I magistrati italiani che indagano sul sequestro e la morte del ricercatore friulano Giulio Regeni, avvenuto nel 2016 al Cairo, torneranno a confrontarsi domani, in videoconferenza, con i colleghi egiziani. Si tratta del secondo vertice, dopo quello di gennaio, con il nuovo procuratore generale Hamada Al Sawi, e il dodicesimo dall’inizio delle indagini.
Gli inquirenti italiani, guidati dal procuratore di Roma Michele Prestipino e dal sostituto Sergio Colaiocco, attendono risposte dagli omologhi egiziani alla rogatoria inviata nell’aprile del 2019 e sulla quale, al momento, non è giunta alcuna risposta dal Cairo. Uno snodo fondamentale per le sorti dell’indagine che ha portato all’identificazione e all’iscrizione nel registro degli indagati di cinque ufficiali della National security egiziana.

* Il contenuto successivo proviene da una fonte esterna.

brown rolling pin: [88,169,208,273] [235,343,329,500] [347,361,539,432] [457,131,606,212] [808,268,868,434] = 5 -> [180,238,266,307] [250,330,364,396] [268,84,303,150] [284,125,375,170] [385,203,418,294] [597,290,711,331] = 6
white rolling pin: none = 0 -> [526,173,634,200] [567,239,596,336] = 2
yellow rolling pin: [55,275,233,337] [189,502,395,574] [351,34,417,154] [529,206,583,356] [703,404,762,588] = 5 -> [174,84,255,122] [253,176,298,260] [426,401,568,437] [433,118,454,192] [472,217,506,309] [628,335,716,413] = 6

Si tratta del generale Sabir Tareq, dei colonnelli Usham Helmy e Ather Kamal, del maggiore Magdi Sharif e dell’agente Mhamoud Najem.
Secondo quanto hanno accertato gli investigatori del Ros dei Carabinieri e del Servizio centrale operativo della Polizia, sono stati loro ad aver organizzato e portato a termine l’arresto di Regeni culminato con la sua morte in seguito alle torture che gli furono inferte nell’arco di 7 giorni.

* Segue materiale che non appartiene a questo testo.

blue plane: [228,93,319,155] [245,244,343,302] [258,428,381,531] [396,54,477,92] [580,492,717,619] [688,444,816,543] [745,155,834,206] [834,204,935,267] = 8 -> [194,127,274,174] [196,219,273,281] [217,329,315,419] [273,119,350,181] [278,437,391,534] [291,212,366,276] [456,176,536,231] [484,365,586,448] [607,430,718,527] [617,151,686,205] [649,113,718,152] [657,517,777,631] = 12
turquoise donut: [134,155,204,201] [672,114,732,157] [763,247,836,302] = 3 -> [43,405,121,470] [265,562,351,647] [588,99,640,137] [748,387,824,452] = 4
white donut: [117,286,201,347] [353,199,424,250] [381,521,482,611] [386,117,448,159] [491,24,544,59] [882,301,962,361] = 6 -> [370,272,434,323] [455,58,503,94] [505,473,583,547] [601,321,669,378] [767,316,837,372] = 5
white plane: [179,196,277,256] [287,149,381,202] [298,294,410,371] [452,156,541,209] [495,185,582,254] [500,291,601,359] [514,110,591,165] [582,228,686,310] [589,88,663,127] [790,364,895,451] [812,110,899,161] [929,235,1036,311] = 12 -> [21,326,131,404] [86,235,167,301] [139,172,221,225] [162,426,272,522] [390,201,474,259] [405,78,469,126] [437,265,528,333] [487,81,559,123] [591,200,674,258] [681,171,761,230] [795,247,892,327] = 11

La Procura di Roma chiede da tempo alle autorità egiziane di consentire l’elezione di domicilio dei 5 indagati, circostanza che potrebbe consentire di avviare un processo a loro carico. Gli inquirenti italiani attendono, inoltre, conferme in merito alla presenza di uno dei cinque indagati, il maggiore Sharif, a Nairobi, nell’agosto del 2017, dove nel corso di un pranzo raccontò, in presenza di testimoni, particolari sul sequestro di Regeni.